What was not announced however, was a year long delay in getting the vaccine to the children. The World Health Organization has not given it's blessing to the project. The WHO has asked for a trial run of the vaccinations to take place in Kenya, before going to the rest of the world.
From the Guardian's Global Health blog, Sarah Boseley explains why the WHO wants the delay.
You might have thought the life-saving vaccine would even now be on its way to most of Africa. Not so. There is a hitch. GSK is not selling the one-dose vaccine it markets in Europe to the developing world, but a two-dose version. The World Health Organisation, which has to approve the vaccine through what is called "pre-qualification", told GSK that it could not give the green light immediately because two-dose vaccines usually require preservatives, and this one does not have them. WHO approved it, but only for Kenya, where GSK must collect two six-months sets of data to prove there is no problem in its correct use by health workers.
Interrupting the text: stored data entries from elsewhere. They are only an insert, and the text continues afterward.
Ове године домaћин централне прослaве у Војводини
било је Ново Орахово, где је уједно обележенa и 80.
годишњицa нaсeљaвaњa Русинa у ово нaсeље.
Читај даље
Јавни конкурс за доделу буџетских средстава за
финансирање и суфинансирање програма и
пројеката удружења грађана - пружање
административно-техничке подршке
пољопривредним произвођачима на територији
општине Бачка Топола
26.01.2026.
While a GSK spokesman told me they supported the idea of a trial to ensure the vaccine was properly used in an African setting, this surely means no African child outside Kenya will be protected by the GSK vaccine before 2012 (the Pfizer vaccine has not yet gone through the pre-qualification process).
It matters not just because GSK won a lot of headlines without mentioning the delay, but because there are those who think there are ways of getting these desperately-needed, life-saving vaccines to small children faster. Medecins sans Frontieres and Oxfam have today produced a report, called Giving Developing Countries the Best Shot, which suggests that the reliance of donors on the giant multinational pharma companies may be misplaced. Their products cost too much and it takes too long to get them to those who need them.
The pneumococcal vaccine will cost $21 a child, say the two organisations, which they describe as "an unacceptably high price for donors and developing countries to bear." Yet we are talking about a vaccine that has been used for a number of years in wealthy countries, which has generated billions of dollars for the pharmaceutical companies.